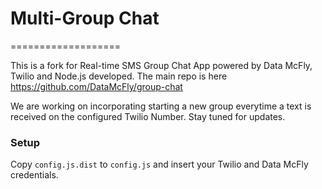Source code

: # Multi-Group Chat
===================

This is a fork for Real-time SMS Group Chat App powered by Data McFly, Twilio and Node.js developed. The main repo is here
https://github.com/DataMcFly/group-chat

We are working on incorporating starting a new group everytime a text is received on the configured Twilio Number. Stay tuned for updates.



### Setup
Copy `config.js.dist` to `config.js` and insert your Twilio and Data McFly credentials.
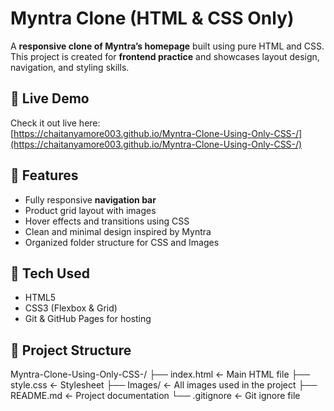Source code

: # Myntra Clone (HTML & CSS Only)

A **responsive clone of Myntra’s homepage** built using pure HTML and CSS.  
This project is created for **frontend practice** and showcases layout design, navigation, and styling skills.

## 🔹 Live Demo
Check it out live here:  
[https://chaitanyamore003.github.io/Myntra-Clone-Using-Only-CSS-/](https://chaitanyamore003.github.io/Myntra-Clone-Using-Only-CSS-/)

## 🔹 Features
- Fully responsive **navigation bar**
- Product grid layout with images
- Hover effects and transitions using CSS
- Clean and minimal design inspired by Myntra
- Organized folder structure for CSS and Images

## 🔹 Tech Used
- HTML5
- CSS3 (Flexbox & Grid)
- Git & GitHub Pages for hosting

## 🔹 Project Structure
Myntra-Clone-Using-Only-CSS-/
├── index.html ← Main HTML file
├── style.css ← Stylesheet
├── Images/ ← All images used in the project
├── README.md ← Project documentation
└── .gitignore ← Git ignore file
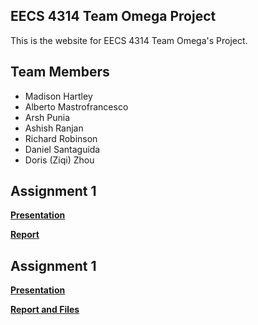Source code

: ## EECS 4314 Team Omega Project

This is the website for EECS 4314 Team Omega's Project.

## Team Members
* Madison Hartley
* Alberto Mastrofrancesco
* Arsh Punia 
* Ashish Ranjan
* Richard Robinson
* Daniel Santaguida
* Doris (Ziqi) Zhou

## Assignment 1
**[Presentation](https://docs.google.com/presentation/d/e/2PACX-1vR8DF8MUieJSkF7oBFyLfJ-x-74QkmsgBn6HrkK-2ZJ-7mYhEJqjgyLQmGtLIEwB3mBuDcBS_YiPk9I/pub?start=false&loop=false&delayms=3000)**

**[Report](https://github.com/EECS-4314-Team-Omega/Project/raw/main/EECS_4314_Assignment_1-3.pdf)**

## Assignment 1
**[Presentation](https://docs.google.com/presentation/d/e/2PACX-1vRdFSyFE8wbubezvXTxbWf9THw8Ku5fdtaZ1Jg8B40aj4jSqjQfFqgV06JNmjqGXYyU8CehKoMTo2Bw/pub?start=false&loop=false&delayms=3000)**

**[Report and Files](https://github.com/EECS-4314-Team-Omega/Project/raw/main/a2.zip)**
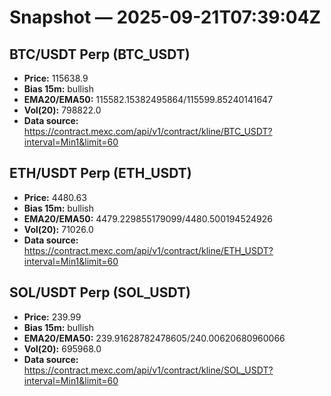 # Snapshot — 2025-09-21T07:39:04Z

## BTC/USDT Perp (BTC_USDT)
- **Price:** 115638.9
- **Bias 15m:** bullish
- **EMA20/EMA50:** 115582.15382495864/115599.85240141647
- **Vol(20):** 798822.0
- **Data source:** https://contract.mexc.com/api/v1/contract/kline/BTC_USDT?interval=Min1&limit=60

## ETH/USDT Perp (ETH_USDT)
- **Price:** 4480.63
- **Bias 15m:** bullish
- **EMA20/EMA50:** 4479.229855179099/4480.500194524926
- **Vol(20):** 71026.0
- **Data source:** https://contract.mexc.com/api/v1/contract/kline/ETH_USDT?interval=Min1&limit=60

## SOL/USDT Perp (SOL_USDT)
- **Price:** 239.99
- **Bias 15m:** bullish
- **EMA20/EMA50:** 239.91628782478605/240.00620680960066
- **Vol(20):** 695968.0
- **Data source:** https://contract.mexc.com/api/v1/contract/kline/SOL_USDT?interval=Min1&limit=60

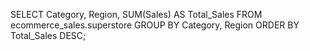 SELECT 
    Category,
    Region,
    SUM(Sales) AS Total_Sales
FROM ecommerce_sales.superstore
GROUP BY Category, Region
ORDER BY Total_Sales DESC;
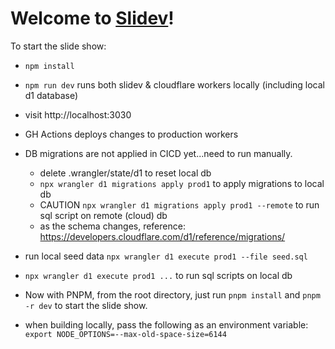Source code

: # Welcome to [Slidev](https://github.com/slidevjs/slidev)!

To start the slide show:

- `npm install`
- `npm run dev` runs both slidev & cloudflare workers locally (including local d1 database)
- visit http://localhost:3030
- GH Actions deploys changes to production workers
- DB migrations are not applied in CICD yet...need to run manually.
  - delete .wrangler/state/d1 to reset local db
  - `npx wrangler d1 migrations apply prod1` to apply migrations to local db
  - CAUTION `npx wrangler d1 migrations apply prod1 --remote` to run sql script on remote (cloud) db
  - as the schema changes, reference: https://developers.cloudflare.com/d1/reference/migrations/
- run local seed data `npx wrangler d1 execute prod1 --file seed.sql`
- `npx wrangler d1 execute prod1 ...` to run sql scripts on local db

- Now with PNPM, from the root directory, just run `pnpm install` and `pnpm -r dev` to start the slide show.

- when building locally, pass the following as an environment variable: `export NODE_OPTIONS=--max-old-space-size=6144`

### Task statement
The required output is the lines from the one holding "on local db" through the last line of the entries above, copied exactly.

### Answer to this task
- `npx wrangler d1 execute prod1 ...` to run sql scripts on local db

- Now with PNPM, from the root directory, just run `pnpm install` and `pnpm -r dev` to start the slide show.

- when building locally, pass the following as an environment variable: `export NODE_OPTIONS=--max-old-space-size=6144`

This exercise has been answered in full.